I've been a UX engineer for 12 years. I spent the first decade of my career watching the tools around me change — from Photoshop to Sketch to Figma. Each transition had true believers and skeptics. Each time, the tool changed what was possible but didn't change what made great design great.
AI tools are doing the same thing, faster.
Here's my honest take after 12 months of integrating them into my daily workflow at Insphere AI.
Cursor AI: The One That Actually Changed How I Work
I was skeptical. I'd tried GitHub Copilot, found it useful for boilerplate but actively misleading for anything architectural. Cursor is different — specifically because of how it handles context.
The "Apply" feature understands your codebase. When I'm building a new component at Insphere AI, I can describe the component in natural language and reference existing components for style consistency — and the suggestion actually works in context, not just in isolation.
What it changed for me: I write frontend code 40% faster. I spend less time on autocomplete bikeshedding and more time on the actual UX problem. The keystrokes saved let me focus on what matters: is this interaction right?
What it didn't change: I still catch structural issues, accessibility problems, and performance antipatterns that Cursor misses. AI writes code; engineers decide what code to write.
Claude for UX Writing and Research Synthesis
The UX writing workflow is where I use Claude most. I conduct user interviews, synthesise notes into themes, and draft microcopy — and Claude handles the first passes that used to eat 20% of my research time.
Specifically useful:
- Affinity mapping from interview notes: Feed raw interview transcripts, ask for theme clustering. The output is a solid first draft — not final, but it reduces the blank-page problem.
- Microcopy variants: "Write 5 versions of this empty state message for a prayer tracking app designed for Muslim users in the UK." The constraints narrow the output quickly.
- Usability report drafting: Structure of method, findings, recommendations — AI can draft the scaffold, I write the insights.
Figma AI: Useful in Two Specific Scenarios
Figma AI's autocompletion is useful exactly where Figma itself used to be slowest: layout suggestions and component naming at scale.
Where it helps me: renaming 40-layer components consistently. Building quick layout variations from a starting frame. Not for ideation or design decisions.
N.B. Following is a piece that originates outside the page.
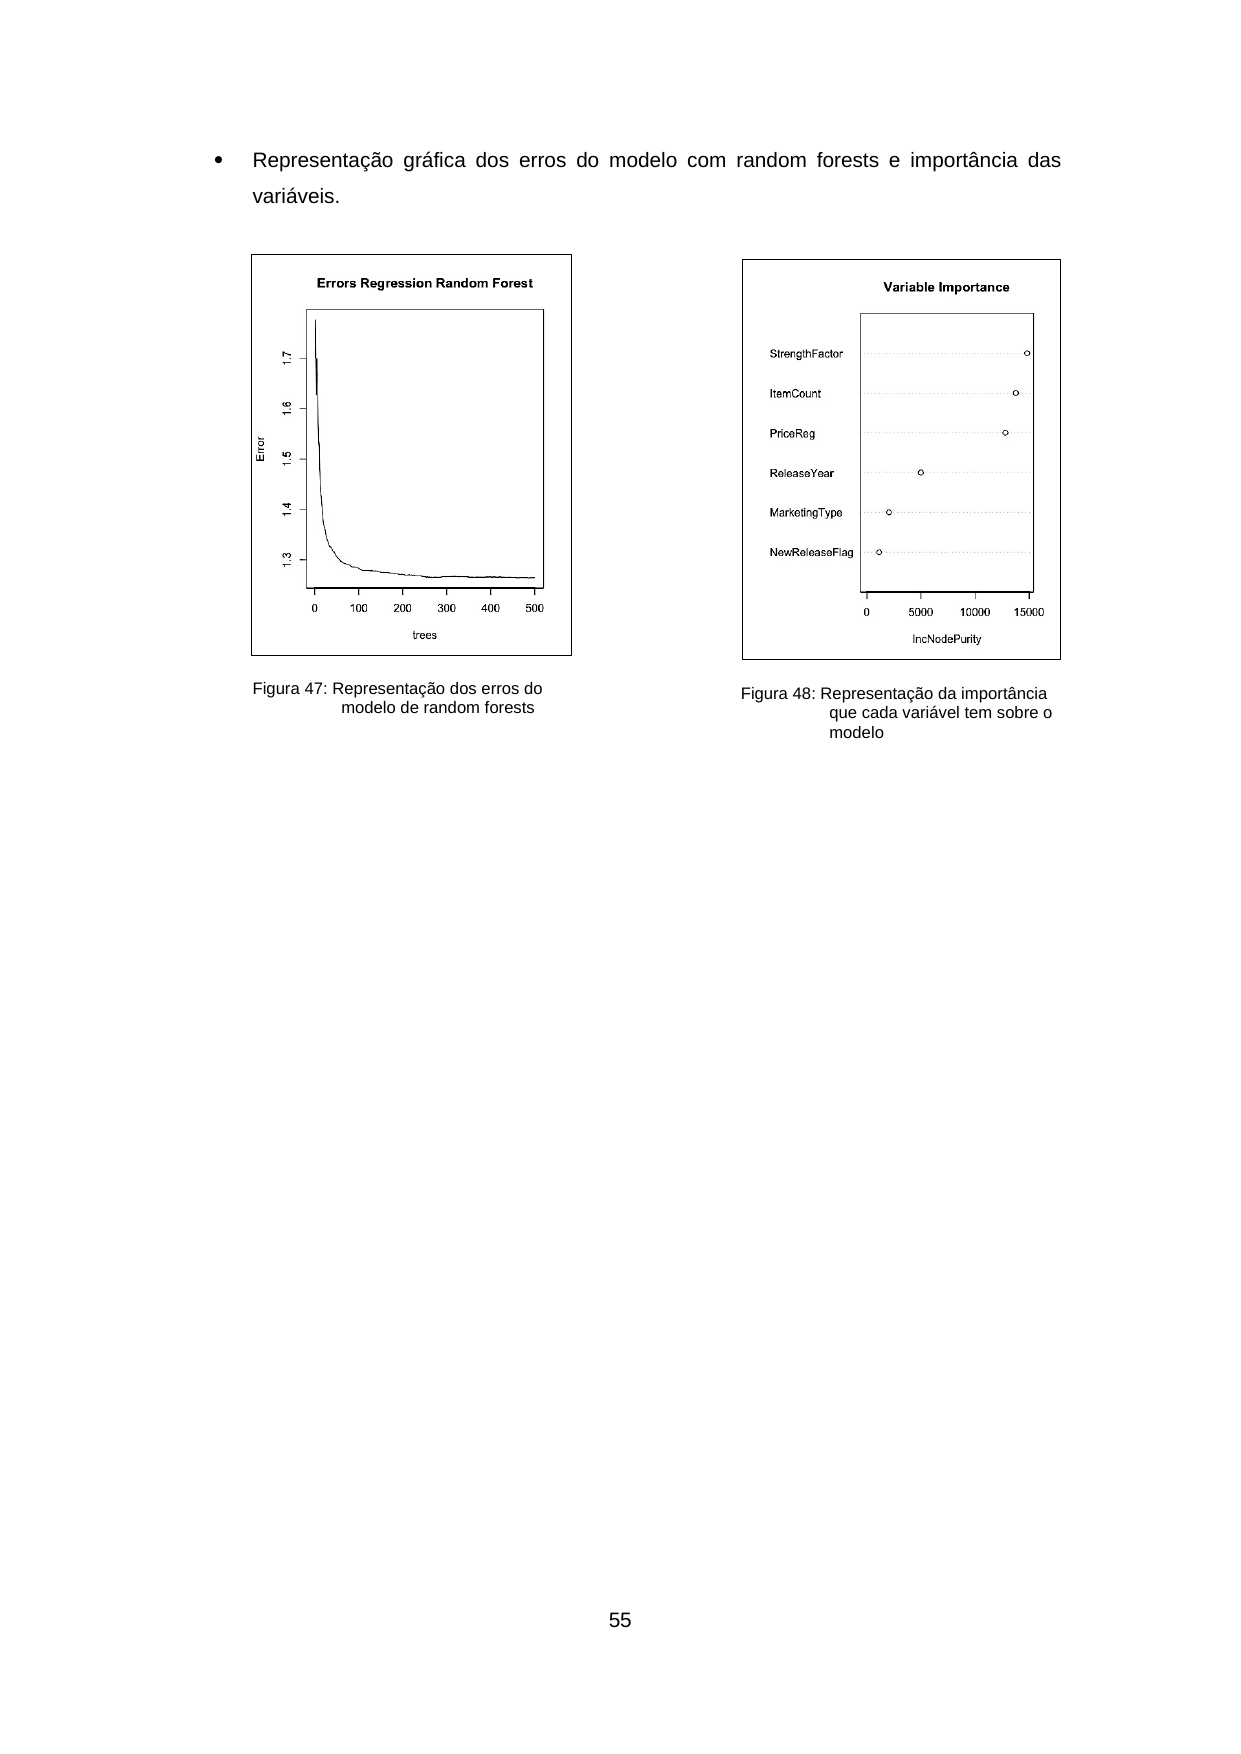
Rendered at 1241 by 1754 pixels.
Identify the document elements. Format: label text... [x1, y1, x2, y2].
Where it doesn't help: anything requiring taste. Figma AI doesn't know your product's users. It doesn't know your brand system. It generates mediocre generic UI that you'd redesign anyway.
The Honest Summary
AI tools in 2025 are excellent productivity multipliers for well-defined tasks and still weak at tasks requiring judgment, taste, and stakeholder context.
If you're using them to write code faster — they work. If you're using them to think through design problems — you're outsourcing the part that makes you valuable.
The best UX engineers I've worked with use AI as a first-pass generator and immediately apply critical judgment to the output. That's the workflow that actually saves time without degrading quality.